*Exercise requirements*:
A. List every field label that appears in the header of the TLI.ASM description.
B. Answer these questions from the TLI.ASM description:
(i) What version number is given for the program?
(ii) How many samples of a sine wave does the example program use?
(iii) Which publisher issued the cited reference?
C. Reproduce the TLI.ASM description from "A predetermined number" to "between known values.".

*Selected passage*:
/---
Name: TLI.ASM
         Type: Assembler Program
      Version: 1.1
 Date Entered: 16-Apr-87
  Last Change: 16-Apr-87

  Description: Linear Table Lookup/Interpolation for Function Generation

 This program provides a fixed point implementation of a table
 lookup/interpolation of the form (X is the input):

                        X - X(i)
 Y =(approximately)=  ------------- *(Y(i+1) - Y(i))  + Y(i)
                      X(i+1) - X(i)

 It can be used to approximate functions such as reflection
 coefficients to log area ratio conversion, sine wave generation or
 other functions.

 Assume the function to be approximated is f().  If the function
 is reasonably smooth and a sufficient number of samples are
 available such that a linear approximation between samples 
 provides sufficient accuracy, then linear approximation can be
 used to reduce the amount of storage for the function.

 A predetermined number of samples of the function Y(i)=f(X(i))
 are stored in a table and the values of Y when X is not equal
 to an X(i) is found by interpolation between known values.

 The example program provided generates 255 steps of a sine wave
 from 17 samples of a sine wave.  Note that there are 2**N+1
 entries in the table where N is the number of bits used in
 generating the funtion breakpoint address.

 For a complete description of the implementation of this algorithm,
 see the reference:

 "Minicomputers for Engineers and Scientists", by Granio A. Korn,
 McGraw-Hill, 1973  pp. 113-114.
\---
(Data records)
/---
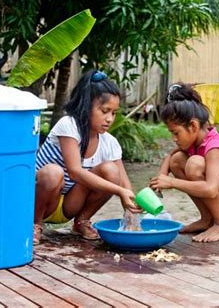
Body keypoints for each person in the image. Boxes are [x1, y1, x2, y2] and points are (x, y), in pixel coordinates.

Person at [33, 70, 142, 244]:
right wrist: (119, 191)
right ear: (86, 105)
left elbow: (124, 183)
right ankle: (35, 225)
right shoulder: (68, 126)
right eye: (105, 111)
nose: (109, 119)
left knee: (112, 172)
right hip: (38, 202)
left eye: (113, 113)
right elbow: (75, 172)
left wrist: (132, 213)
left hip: (69, 205)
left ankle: (81, 221)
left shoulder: (110, 143)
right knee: (53, 172)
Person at [149, 83, 219, 243]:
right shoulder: (197, 142)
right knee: (177, 160)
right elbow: (172, 156)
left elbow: (210, 189)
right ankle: (207, 219)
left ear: (193, 126)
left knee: (194, 164)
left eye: (176, 133)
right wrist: (162, 175)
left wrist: (172, 182)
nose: (174, 138)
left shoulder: (215, 146)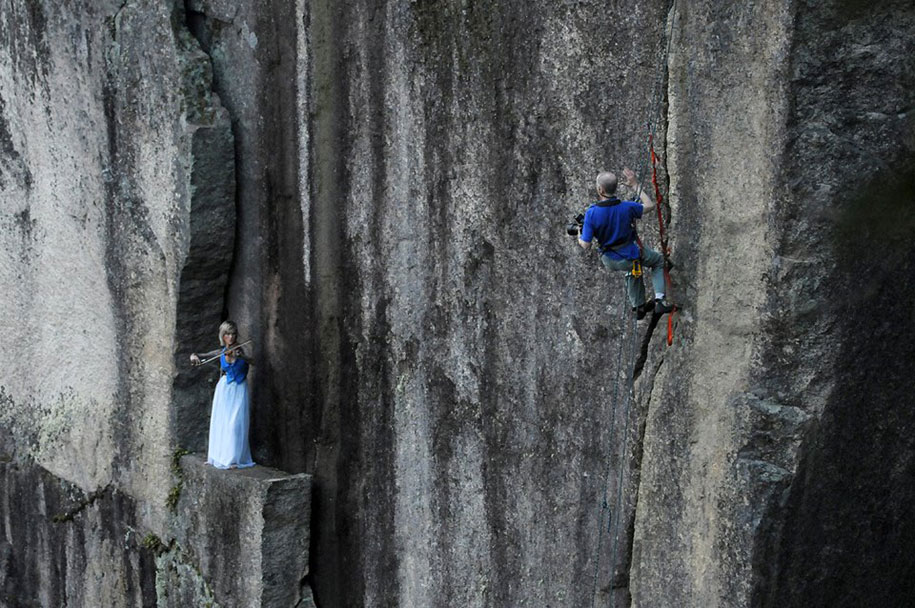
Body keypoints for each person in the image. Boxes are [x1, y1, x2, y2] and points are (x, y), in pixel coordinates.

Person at [577, 168, 673, 319]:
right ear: (615, 188)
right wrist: (635, 184)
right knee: (657, 261)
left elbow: (586, 244)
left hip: (610, 260)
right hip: (630, 254)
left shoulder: (592, 213)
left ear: (600, 189)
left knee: (632, 267)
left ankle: (639, 306)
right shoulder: (627, 207)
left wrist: (579, 234)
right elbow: (649, 205)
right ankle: (659, 300)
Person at [190, 321, 255, 469]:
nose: (230, 337)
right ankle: (216, 456)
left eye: (232, 334)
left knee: (235, 424)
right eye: (227, 334)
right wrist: (194, 356)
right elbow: (202, 355)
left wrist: (242, 357)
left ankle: (233, 458)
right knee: (221, 422)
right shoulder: (221, 352)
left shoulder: (241, 350)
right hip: (224, 388)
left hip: (239, 389)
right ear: (222, 336)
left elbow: (254, 361)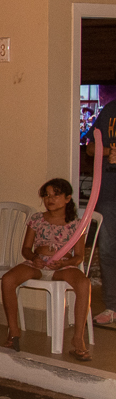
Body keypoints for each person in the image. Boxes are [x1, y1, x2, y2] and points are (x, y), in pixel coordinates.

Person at [0, 178, 91, 359]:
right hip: (38, 264)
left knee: (84, 284)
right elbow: (26, 249)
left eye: (56, 195)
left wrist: (65, 263)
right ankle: (14, 330)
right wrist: (34, 258)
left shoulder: (76, 224)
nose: (50, 199)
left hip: (62, 267)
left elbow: (79, 256)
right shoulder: (37, 219)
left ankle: (78, 338)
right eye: (47, 195)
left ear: (67, 198)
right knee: (8, 279)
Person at [87, 84, 116, 327]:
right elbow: (90, 148)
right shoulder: (109, 111)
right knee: (107, 251)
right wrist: (108, 151)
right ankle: (112, 307)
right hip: (108, 194)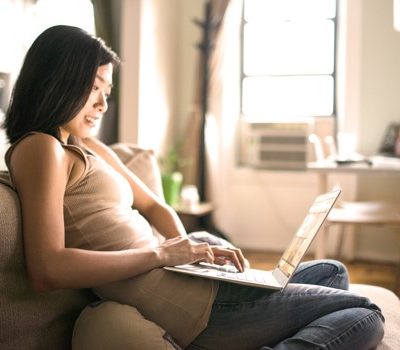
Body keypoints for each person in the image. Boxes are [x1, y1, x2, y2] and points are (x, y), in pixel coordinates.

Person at [3, 25, 384, 350]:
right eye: (94, 87)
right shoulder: (41, 148)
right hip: (183, 307)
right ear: (59, 80)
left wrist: (190, 255)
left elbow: (155, 207)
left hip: (187, 279)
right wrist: (160, 255)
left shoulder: (87, 146)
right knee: (366, 314)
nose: (104, 103)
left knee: (332, 271)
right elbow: (47, 268)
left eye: (108, 90)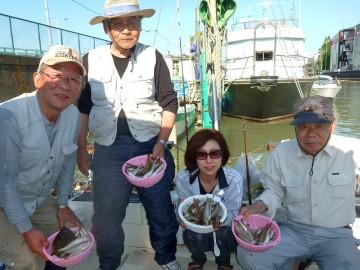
\---
*Answers per task*:
A. Name, Type, Version, Date Entered, Last Change, Description

B.
(i) 1.1
(ii) 17
(iii) McGraw-Hill

C.
A predetermined number of samples of the function Y(i)=f(X(i))
 are stored in a table and the values of Y when X is not equal
 to an X(i) is found by interpolation between known values.